Vessel carrying tonnes of aid for Rohingya Muslim minority was met by Buddhist protesters.
As Malaysian ship carrying 2,300 tonnes of aid for tens of thousands of persecuted Rohingya Muslims arrived in Yangon, it was met by dozens of Buddhist monks protesting and denying that the ethnic Muslim group even exists.
Health workers and activists crowded onto the deck of the Nautical Aliya as it docked at Thilawa port near Myanmar’s commercial capital on Thursday carrying food, medical aid, and clothing.

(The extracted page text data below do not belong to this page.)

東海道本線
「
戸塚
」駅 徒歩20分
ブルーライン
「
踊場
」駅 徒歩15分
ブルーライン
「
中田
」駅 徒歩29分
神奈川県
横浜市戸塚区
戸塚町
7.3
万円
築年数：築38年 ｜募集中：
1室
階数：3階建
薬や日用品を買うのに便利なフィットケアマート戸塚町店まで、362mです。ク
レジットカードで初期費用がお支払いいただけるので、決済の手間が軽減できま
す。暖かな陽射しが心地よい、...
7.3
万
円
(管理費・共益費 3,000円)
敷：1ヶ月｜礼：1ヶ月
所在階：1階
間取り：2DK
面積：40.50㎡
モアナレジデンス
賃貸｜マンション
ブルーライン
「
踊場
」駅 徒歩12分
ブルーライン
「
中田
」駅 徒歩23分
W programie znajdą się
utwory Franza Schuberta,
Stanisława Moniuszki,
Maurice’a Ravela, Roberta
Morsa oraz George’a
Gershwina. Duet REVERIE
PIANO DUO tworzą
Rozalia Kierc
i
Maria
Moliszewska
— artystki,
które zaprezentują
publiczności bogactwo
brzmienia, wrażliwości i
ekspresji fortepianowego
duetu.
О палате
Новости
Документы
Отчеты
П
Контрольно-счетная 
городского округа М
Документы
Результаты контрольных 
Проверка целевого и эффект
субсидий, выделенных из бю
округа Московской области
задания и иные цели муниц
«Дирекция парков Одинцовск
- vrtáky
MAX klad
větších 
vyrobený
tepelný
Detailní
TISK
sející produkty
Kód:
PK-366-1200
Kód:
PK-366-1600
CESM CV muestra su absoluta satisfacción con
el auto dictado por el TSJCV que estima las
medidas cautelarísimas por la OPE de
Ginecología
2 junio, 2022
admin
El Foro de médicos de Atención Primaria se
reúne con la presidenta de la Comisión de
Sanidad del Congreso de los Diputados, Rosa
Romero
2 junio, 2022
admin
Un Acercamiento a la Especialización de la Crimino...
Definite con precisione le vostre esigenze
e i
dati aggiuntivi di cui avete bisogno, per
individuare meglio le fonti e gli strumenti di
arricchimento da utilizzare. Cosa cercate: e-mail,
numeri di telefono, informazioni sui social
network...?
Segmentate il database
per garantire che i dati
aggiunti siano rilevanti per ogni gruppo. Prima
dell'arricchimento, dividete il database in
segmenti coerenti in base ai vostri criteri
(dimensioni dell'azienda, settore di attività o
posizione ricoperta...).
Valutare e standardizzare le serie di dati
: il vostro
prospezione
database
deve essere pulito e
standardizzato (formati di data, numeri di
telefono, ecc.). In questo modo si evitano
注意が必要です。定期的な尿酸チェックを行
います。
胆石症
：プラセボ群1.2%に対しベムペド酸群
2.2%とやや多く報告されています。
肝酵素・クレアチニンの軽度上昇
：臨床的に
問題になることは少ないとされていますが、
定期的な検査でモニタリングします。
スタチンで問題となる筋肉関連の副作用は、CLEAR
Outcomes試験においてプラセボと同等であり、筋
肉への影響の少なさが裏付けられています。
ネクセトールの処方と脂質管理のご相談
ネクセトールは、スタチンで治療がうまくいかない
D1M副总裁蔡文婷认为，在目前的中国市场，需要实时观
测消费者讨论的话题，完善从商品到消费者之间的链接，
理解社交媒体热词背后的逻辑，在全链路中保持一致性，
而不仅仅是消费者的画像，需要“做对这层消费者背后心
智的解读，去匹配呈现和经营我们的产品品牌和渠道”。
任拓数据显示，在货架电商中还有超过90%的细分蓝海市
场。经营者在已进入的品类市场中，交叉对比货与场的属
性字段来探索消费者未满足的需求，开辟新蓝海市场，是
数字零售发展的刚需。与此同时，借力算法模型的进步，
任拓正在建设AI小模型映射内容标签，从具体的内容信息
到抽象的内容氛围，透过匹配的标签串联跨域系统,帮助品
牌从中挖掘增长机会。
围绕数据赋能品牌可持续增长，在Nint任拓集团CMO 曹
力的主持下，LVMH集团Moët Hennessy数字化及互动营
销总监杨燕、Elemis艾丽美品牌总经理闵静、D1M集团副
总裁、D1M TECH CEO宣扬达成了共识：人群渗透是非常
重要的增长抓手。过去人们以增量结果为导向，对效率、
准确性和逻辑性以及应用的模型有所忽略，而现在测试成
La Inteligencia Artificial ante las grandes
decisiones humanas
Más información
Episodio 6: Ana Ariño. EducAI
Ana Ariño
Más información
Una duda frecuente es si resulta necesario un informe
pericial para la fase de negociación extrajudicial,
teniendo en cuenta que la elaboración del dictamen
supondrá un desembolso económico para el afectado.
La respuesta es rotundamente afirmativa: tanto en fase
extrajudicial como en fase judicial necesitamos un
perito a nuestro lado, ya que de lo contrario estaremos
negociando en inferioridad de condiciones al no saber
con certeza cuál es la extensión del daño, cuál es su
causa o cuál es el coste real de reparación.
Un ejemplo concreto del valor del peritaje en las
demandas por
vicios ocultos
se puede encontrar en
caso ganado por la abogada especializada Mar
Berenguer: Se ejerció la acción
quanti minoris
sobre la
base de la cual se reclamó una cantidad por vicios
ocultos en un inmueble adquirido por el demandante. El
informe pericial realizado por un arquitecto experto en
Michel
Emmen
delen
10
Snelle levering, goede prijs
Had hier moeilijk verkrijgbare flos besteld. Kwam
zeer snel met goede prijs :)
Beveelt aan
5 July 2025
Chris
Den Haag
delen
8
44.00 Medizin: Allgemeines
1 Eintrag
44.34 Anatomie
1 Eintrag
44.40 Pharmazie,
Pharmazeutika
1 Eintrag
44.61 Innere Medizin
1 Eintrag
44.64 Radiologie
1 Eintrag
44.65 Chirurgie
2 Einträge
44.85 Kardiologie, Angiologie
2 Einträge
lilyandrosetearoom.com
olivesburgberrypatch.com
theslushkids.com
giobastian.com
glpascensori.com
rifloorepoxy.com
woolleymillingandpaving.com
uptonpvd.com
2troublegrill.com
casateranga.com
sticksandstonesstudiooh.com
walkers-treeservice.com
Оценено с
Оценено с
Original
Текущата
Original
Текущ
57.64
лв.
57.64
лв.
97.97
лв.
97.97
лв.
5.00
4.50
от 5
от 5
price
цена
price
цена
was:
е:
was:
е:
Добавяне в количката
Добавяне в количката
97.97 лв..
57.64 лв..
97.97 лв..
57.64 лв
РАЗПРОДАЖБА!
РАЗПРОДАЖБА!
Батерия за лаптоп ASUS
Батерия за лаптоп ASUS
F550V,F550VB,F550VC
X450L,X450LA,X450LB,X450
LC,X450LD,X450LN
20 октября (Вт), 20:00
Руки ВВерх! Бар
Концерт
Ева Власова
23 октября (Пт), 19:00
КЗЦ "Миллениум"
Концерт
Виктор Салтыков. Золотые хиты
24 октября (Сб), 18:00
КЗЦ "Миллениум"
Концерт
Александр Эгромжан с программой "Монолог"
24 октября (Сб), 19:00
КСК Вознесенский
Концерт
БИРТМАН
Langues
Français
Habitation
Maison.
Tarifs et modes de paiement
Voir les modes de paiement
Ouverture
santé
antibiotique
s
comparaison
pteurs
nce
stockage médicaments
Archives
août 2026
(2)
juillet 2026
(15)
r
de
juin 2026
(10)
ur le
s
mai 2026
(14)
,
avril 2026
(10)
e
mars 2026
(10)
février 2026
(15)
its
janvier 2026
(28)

Organizers of the aid shipment said they trust the Myanmar government to deliver the supplies as promised despite its record of discrimination.
“We have to respect Myanmar’s sovereignty,” said Razali Ramli, from the 1Putera Club Malaysia, which helped organize the shipment along with a coalition of non-government organizations. “We hand over the aid in good faith.”
Myanmar’s social welfare minister was among a delegation meeting the ship, which has been at the center of a rare diplomatic spat with fellow ASEAN member Malaysia.
Outside the docking area, dozens of Buddhist monks and demonstrators waited waving national flags and signs reading: “No Rohingya”.
“We’ve document atrocities, serious crimes that have been committed by Myanmar’s security forces,” Matthew Smith, executive director of the group Fortify Rights, told Al Jazeera.
“We’re documenting killings, we’re documenting mass rape … throats being slit, bodies being thrown into fires, villages burned to the ground.”
Myanmar’s treatment of the Rohingya has sparked criticism from Muslim-majority Malaysia in a rare spat between the Southeast Asian neighbors.
Myanmar initially refused to allow the aid ship into its waters and has barred it from sailing to Rakhine’s state capital, Sittwe.